PROVIDED INFORMATION:
------

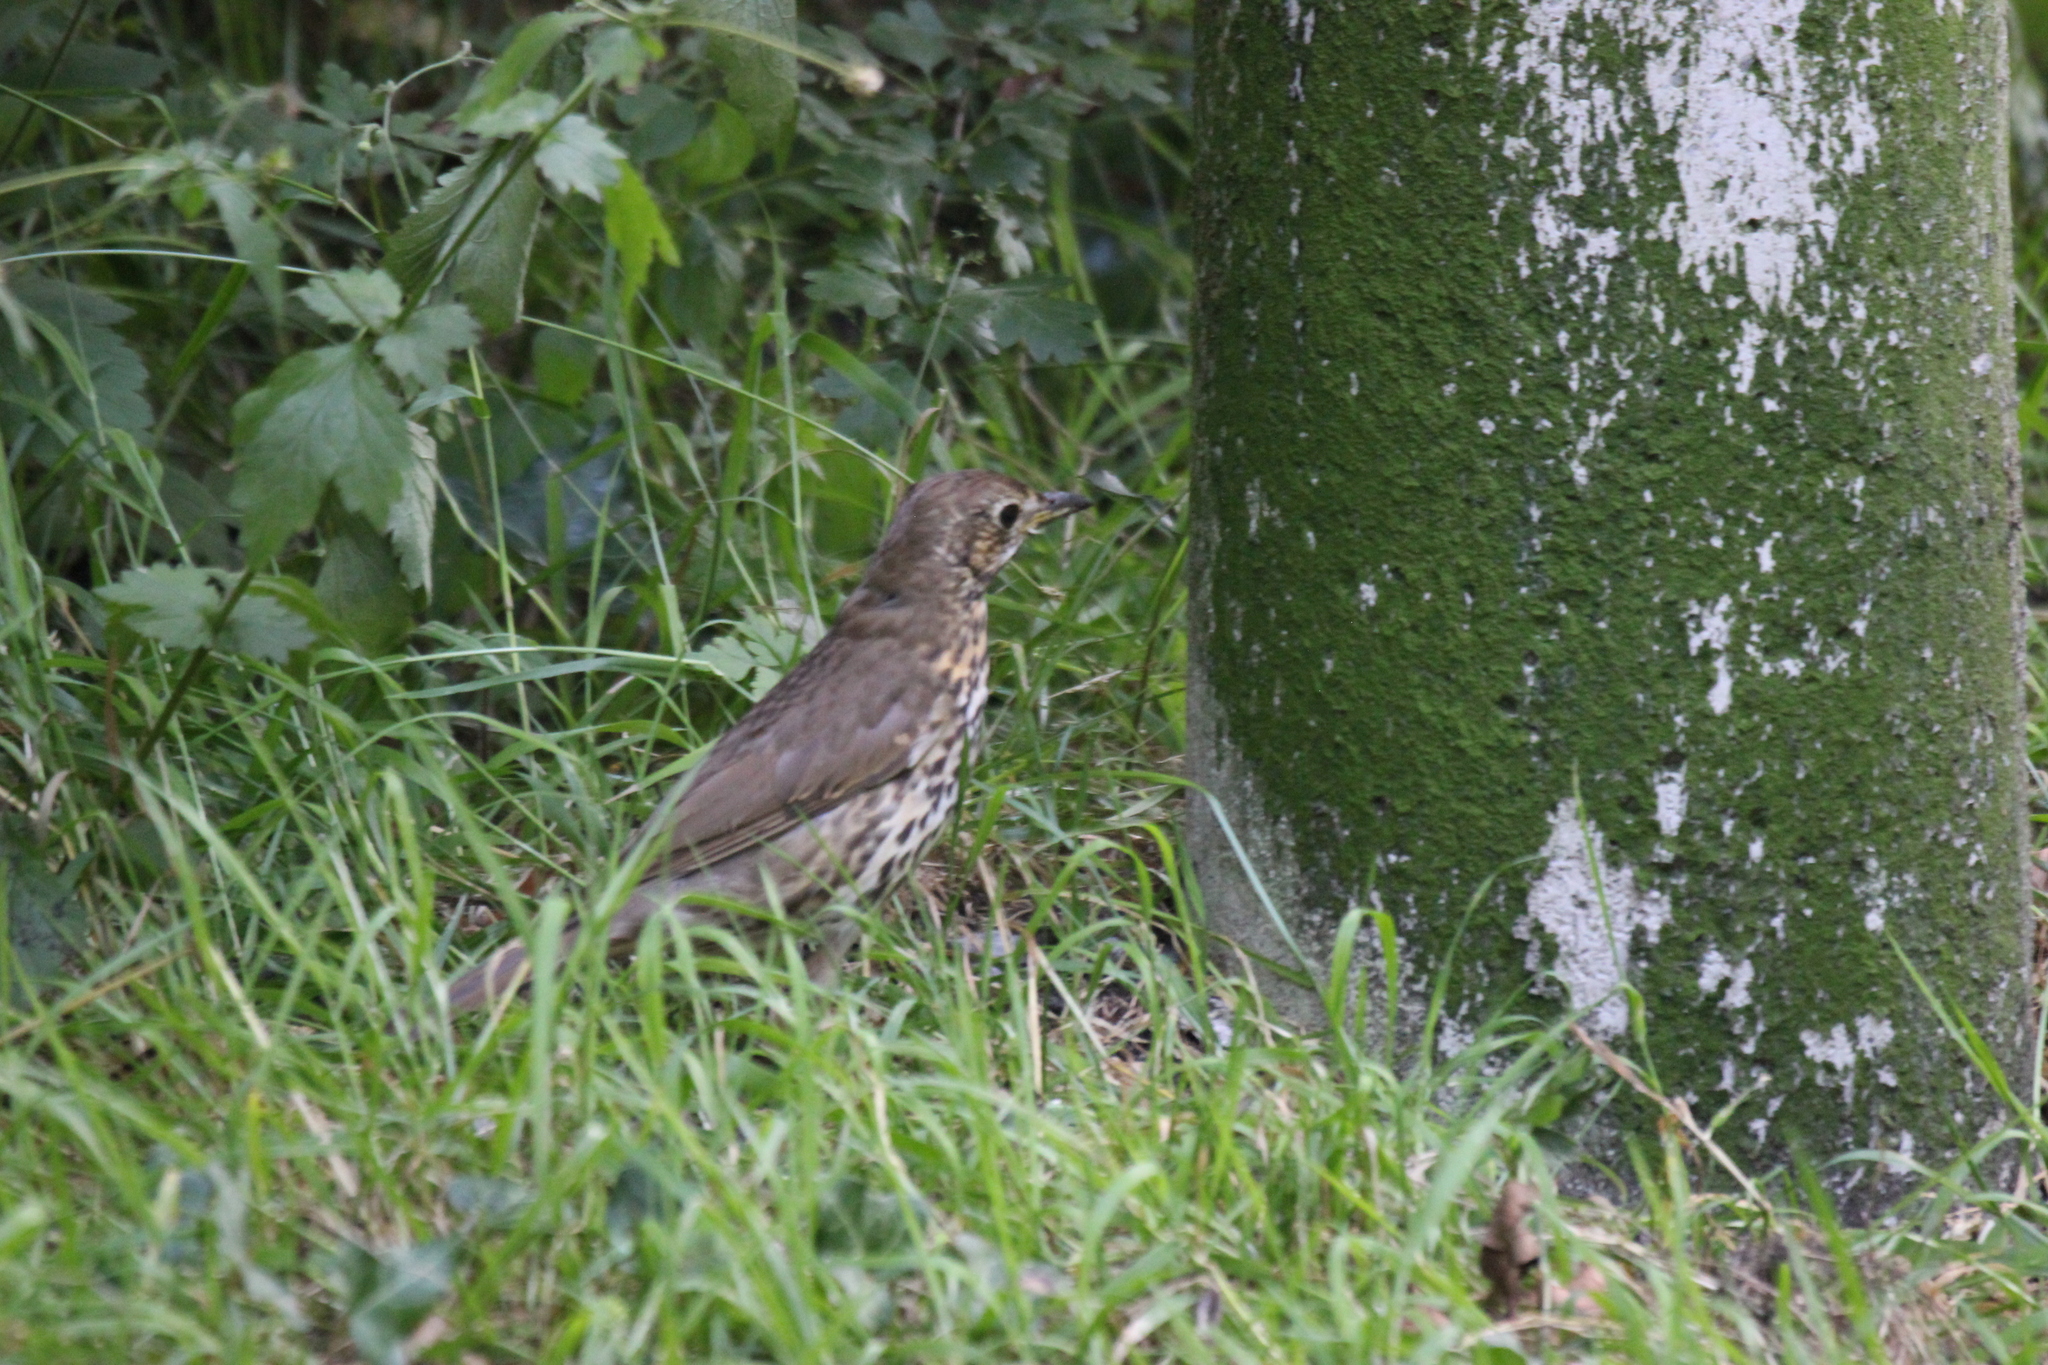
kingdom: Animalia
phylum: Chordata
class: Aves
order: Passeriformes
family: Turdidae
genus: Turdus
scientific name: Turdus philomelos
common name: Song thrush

------

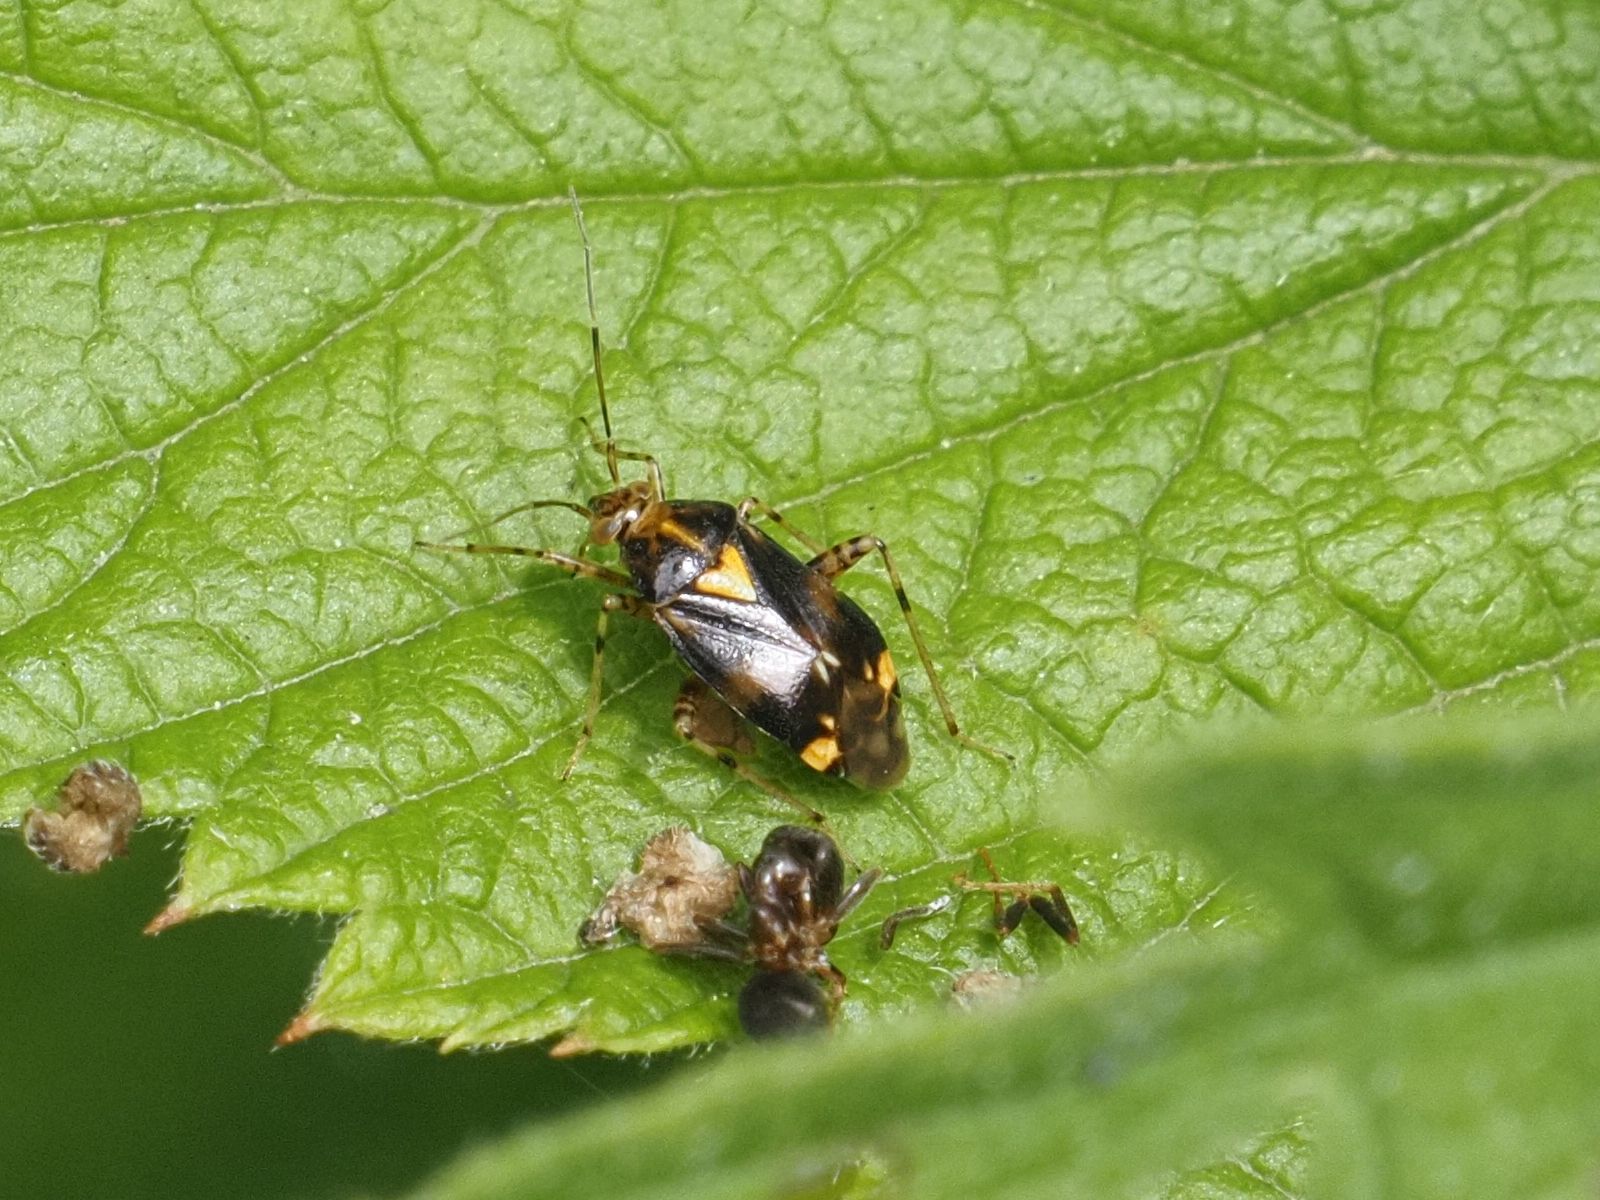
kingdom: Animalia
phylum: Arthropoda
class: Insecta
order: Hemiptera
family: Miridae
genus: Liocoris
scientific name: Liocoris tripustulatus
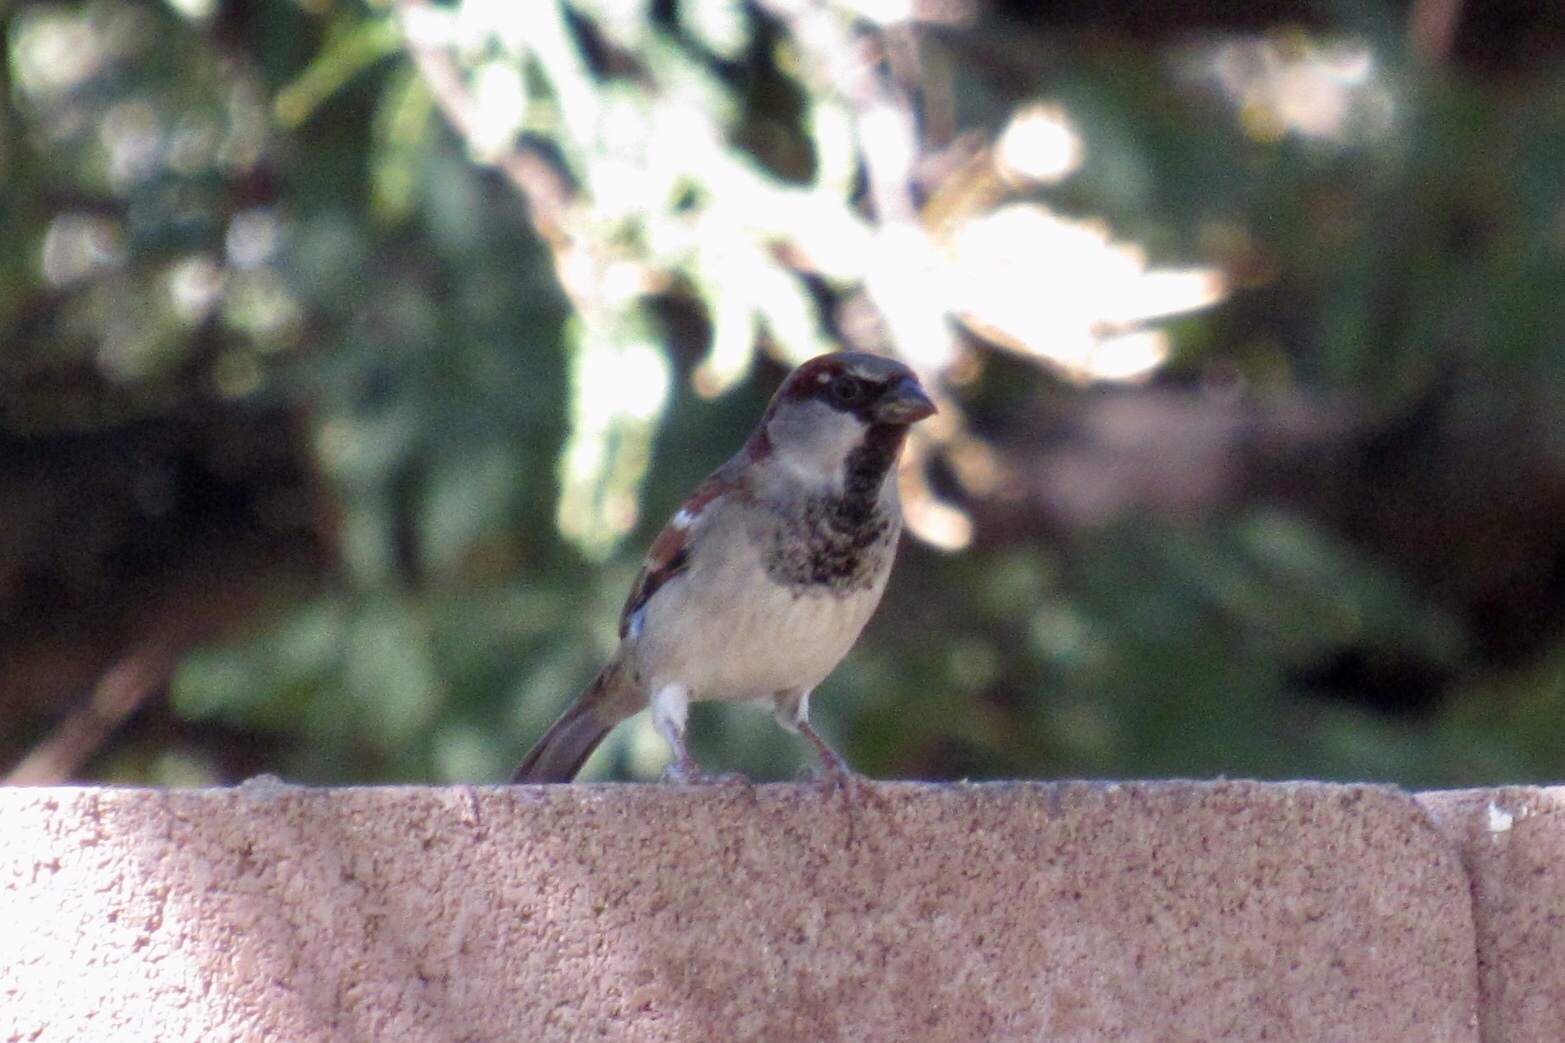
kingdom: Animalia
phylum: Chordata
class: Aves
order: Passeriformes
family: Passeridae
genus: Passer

------

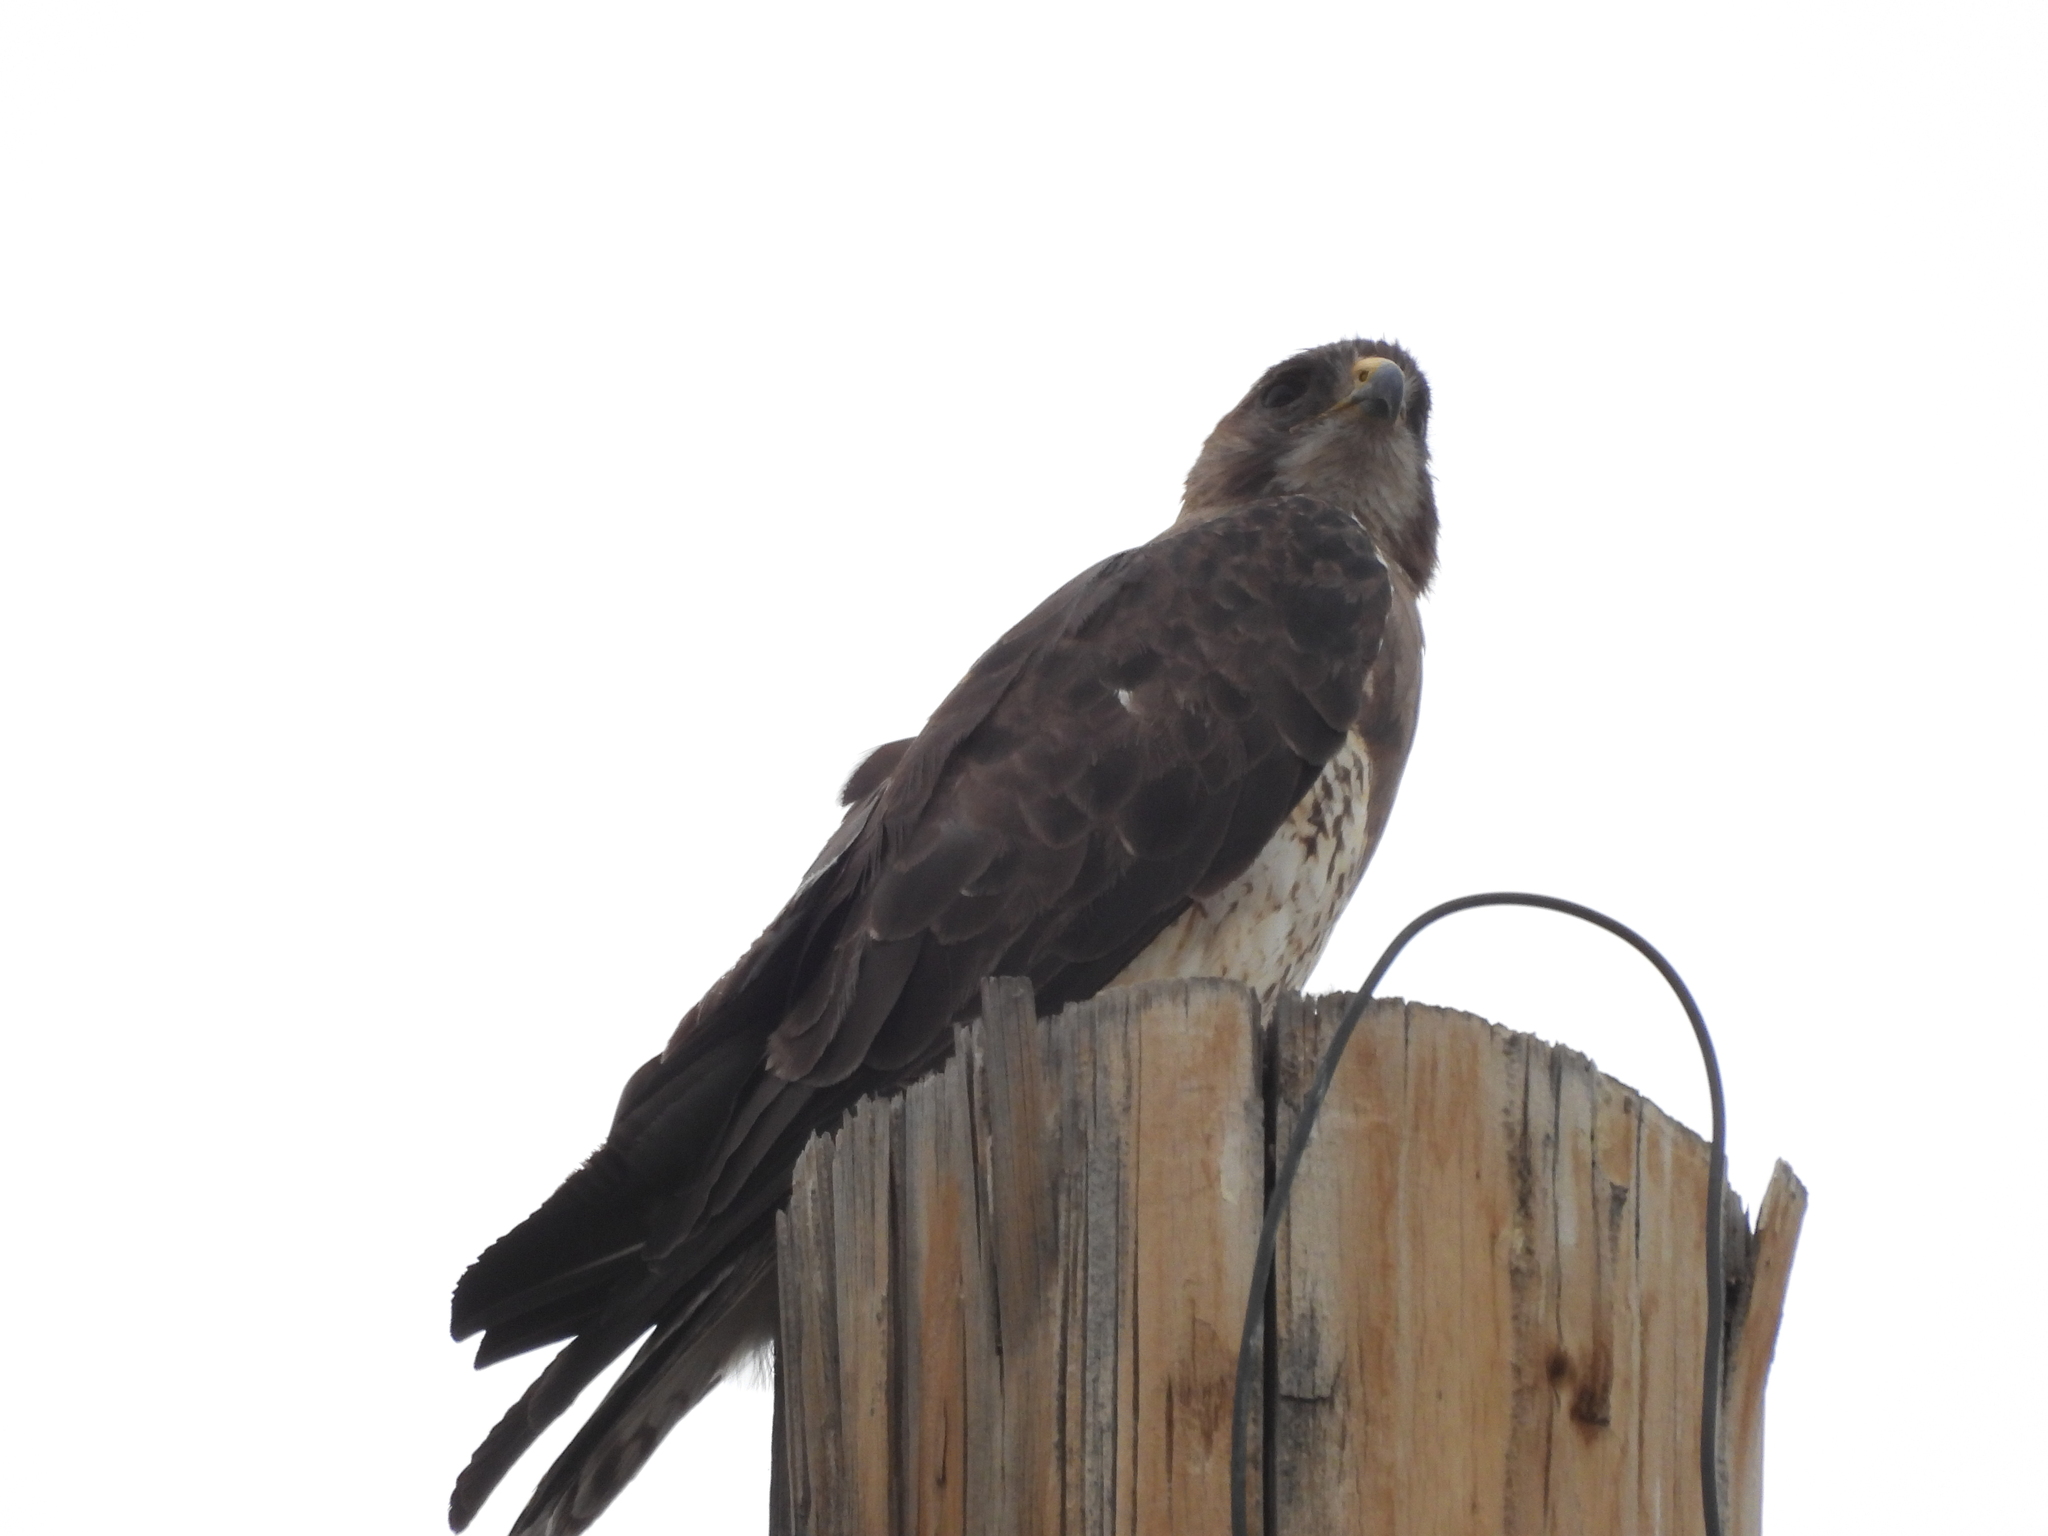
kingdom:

------

Render the lines of the records, from the line containing "order: Hemiptera" through the line containing "family: Passeridae", as a Markdown table with the columns Row and Text. Number each line in Row, omit the pictures, and skip any blank lines.

SOLUTION FOR THIS PROBLEM:
| Row | Text |
|---|---|
| 1 | order: Hemiptera |
| 2 | family: Miridae |
| 3 | genus: Liocoris |
| 4 | scientific name: Liocoris tripustulatus |
| 5 | kingdom: Animalia |
| 6 | phylum: Chordata |
| 7 | class: Aves |
| 8 | order: Passeriformes |
| 9 | family: Passeridae |